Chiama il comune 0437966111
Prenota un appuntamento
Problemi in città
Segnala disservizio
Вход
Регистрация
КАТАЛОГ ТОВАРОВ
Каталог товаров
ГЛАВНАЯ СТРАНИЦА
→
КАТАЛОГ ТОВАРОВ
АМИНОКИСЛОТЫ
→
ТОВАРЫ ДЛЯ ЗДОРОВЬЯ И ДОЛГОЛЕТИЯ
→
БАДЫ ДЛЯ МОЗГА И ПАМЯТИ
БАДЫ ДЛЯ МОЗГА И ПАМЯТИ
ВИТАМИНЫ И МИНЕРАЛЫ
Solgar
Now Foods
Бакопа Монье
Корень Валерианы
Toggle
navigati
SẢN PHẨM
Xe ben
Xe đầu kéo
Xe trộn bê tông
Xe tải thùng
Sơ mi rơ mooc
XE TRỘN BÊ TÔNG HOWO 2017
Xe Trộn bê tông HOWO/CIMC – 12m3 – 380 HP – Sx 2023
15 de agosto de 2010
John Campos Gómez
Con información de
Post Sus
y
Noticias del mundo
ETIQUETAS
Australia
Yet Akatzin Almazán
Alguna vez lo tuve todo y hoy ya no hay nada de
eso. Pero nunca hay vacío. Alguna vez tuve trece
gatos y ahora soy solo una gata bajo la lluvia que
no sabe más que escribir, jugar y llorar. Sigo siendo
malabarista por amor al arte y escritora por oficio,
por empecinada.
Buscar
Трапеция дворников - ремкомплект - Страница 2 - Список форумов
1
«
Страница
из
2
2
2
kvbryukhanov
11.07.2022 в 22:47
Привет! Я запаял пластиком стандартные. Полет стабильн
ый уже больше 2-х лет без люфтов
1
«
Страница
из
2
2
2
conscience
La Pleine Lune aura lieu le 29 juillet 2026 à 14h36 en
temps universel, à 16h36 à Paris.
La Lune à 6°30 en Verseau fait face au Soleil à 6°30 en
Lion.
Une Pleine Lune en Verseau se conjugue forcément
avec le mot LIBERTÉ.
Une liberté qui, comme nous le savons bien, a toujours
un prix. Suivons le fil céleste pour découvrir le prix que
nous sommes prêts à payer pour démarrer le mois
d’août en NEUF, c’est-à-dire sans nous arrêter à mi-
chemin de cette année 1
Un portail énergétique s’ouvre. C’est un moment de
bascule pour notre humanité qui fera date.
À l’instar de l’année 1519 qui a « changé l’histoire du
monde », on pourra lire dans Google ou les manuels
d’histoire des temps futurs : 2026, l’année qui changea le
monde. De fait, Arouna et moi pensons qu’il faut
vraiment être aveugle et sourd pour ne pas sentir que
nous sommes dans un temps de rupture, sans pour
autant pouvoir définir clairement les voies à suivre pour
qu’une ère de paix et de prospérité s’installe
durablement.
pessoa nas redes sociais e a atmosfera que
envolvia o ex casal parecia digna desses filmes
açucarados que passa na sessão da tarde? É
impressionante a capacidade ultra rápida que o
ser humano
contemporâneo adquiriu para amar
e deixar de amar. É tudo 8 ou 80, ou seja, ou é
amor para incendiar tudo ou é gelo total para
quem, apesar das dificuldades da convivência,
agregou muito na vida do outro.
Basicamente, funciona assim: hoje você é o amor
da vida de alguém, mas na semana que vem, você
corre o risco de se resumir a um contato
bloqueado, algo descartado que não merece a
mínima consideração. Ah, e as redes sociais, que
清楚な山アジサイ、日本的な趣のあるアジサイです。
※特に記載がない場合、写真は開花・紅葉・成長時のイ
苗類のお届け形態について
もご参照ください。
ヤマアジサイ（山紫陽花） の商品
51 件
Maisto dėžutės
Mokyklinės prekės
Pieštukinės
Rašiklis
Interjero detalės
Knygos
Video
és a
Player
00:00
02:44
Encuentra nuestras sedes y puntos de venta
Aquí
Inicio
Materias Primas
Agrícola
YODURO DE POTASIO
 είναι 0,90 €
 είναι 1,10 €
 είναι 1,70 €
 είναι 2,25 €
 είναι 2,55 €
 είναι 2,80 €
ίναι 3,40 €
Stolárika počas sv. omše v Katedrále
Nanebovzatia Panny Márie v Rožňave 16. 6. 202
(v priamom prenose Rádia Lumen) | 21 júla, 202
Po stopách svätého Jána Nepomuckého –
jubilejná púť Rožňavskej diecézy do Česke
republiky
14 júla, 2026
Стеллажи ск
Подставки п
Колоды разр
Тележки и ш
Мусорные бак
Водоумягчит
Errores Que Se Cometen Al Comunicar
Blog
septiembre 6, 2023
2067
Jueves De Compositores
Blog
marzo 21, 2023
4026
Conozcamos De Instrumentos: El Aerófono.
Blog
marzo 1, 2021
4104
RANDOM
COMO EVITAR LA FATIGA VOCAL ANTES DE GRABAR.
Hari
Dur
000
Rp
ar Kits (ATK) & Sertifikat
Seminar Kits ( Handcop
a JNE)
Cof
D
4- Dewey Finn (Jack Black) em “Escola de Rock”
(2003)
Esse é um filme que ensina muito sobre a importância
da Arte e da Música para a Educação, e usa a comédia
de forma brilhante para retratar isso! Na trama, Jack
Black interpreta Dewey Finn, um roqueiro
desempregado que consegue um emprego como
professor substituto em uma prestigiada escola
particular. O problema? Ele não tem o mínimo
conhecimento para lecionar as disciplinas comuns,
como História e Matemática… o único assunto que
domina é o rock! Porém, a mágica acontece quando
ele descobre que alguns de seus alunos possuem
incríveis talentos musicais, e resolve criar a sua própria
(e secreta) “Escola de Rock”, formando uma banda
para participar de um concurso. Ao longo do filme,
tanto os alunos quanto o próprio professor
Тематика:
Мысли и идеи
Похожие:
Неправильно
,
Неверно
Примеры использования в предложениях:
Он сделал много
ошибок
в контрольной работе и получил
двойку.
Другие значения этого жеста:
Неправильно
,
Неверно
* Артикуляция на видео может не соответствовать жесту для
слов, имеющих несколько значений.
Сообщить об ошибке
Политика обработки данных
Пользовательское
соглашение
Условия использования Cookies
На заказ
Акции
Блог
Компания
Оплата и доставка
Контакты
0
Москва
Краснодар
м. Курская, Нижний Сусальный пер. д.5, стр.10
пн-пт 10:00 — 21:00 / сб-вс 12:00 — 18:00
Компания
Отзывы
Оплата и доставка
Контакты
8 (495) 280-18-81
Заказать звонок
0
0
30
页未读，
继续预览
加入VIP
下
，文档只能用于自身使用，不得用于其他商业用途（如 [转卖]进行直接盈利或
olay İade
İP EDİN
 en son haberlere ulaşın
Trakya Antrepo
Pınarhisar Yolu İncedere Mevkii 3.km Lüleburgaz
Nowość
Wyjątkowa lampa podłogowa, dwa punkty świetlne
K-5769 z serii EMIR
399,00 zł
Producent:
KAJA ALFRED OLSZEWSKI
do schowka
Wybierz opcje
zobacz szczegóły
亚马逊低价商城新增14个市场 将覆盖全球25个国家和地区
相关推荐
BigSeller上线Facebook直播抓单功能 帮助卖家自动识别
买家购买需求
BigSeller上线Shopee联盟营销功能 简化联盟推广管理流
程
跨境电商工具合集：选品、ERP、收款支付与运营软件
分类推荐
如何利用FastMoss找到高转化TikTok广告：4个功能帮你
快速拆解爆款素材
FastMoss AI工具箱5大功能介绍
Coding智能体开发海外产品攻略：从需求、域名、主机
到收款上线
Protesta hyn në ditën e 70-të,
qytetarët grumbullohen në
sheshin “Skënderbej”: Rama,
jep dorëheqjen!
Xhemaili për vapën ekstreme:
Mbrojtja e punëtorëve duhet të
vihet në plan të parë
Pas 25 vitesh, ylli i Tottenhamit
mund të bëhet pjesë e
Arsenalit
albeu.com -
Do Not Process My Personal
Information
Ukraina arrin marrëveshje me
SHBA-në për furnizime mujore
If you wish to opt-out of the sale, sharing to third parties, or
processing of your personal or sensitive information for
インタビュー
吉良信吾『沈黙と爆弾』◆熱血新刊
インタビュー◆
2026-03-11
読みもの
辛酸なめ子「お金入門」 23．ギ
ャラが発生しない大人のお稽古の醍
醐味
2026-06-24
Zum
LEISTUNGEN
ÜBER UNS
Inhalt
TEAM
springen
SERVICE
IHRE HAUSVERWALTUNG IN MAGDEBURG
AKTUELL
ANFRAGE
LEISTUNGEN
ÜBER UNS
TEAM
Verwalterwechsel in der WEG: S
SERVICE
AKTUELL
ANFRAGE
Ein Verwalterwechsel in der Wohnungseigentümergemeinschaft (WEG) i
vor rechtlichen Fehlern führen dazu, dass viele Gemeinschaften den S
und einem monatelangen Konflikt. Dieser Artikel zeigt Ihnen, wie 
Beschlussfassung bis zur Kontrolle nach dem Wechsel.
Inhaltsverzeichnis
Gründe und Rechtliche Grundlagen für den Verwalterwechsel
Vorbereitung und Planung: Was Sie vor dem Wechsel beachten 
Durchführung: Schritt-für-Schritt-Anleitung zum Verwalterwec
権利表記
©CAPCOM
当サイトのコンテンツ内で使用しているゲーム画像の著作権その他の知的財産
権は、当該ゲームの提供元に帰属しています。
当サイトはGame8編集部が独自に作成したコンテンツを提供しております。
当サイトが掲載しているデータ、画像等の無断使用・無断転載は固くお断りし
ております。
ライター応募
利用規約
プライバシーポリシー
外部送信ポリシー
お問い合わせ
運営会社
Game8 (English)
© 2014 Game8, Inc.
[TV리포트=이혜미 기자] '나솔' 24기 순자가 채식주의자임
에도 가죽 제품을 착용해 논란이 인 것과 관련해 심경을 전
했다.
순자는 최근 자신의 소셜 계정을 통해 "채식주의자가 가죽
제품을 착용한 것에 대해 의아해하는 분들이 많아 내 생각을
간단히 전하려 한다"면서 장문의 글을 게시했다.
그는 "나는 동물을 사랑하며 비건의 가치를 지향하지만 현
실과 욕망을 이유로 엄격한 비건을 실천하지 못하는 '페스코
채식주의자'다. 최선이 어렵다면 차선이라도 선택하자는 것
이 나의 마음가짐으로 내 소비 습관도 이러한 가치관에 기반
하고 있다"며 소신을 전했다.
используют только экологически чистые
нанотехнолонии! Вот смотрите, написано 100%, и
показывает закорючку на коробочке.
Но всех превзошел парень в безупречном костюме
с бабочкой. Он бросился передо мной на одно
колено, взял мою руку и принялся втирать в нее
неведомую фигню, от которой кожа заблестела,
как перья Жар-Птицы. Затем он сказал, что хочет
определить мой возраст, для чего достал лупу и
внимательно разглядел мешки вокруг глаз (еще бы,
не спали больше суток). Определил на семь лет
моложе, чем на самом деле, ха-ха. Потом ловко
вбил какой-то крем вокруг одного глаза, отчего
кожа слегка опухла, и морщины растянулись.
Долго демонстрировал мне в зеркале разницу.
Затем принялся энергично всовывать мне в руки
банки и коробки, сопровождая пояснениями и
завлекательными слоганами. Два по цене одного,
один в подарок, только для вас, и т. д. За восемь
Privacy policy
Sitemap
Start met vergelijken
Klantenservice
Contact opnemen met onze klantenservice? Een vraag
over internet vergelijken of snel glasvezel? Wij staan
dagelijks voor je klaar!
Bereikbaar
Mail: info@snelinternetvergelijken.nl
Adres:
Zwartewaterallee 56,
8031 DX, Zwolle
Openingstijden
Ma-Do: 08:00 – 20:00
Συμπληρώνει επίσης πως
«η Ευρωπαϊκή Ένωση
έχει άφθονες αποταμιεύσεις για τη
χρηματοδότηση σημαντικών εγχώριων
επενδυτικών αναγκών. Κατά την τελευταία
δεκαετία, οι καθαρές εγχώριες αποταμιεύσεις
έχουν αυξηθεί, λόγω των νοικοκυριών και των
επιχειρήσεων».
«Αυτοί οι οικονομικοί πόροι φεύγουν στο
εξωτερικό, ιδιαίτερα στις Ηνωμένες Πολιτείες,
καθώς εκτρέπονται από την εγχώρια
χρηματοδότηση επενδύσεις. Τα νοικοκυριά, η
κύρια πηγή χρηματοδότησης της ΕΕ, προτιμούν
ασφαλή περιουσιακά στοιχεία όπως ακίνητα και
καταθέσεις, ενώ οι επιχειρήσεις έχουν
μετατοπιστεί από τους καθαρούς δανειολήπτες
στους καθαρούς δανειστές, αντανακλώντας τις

------------------------------------

**Assigned task:**
Print exactly, and only, the lines beginning at the top of the listing and ending at the line with "bascule pour notre humanité qui fera date.".

**Task solution:**
Chiama il comune 0437966111
Prenota un appuntamento
Problemi in città
Segnala disservizio
Вход
Регистрация
КАТАЛОГ ТОВАРОВ
Каталог товаров
ГЛАВНАЯ СТРАНИЦА
→
КАТАЛОГ ТОВАРОВ
АМИНОКИСЛОТЫ
→
ТОВАРЫ ДЛЯ ЗДОРОВЬЯ И ДОЛГОЛЕТИЯ
→
БАДЫ ДЛЯ МОЗГА И ПАМЯТИ
БАДЫ ДЛЯ МОЗГА И ПАМЯТИ
ВИТАМИНЫ И МИНЕРАЛЫ
Solgar
Now Foods
Бакопа Монье
Корень Валерианы
Toggle
navigati
SẢN PHẨM
Xe ben
Xe đầu kéo
Xe trộn bê tông
Xe tải thùng
Sơ mi rơ mooc
XE TRỘN BÊ TÔNG HOWO 2017
Xe Trộn bê tông HOWO/CIMC – 12m3 – 380 HP – Sx 2023
15 de agosto de 2010
John Campos Gómez
Con información de
Post Sus
y
Noticias del mundo
ETIQUETAS
Australia
Yet Akatzin Almazán
Alguna vez lo tuve todo y hoy ya no hay nada de
eso. Pero nunca hay vacío. Alguna vez tuve trece
gatos y ahora soy solo una gata bajo la lluvia que
no sabe más que escribir, jugar y llorar. Sigo siendo
malabarista por amor al arte y escritora por oficio,
por empecinada.
Buscar
Трапеция дворников - ремкомплект - Страница 2 - Список форумов
1
«
Страница
из
2
2
2
kvbryukhanov
11.07.2022 в 22:47
Привет! Я запаял пластиком стандартные. Полет стабильн
ый уже больше 2-х лет без люфтов
1
«
Страница
из
2
2
2
conscience
La Pleine Lune aura lieu le 29 juillet 2026 à 14h36 en
temps universel, à 16h36 à Paris.
La Lune à 6°30 en Verseau fait face au Soleil à 6°30 en
Lion.
Une Pleine Lune en Verseau se conjugue forcément
avec le mot LIBERTÉ.
Une liberté qui, comme nous le savons bien, a toujours
un prix. Suivons le fil céleste pour découvrir le prix que
nous sommes prêts à payer pour démarrer le mois
d’août en NEUF, c’est-à-dire sans nous arrêter à mi-
chemin de cette année 1
Un portail énergétique s’ouvre. C’est un moment de
bascule pour notre humanité qui fera date.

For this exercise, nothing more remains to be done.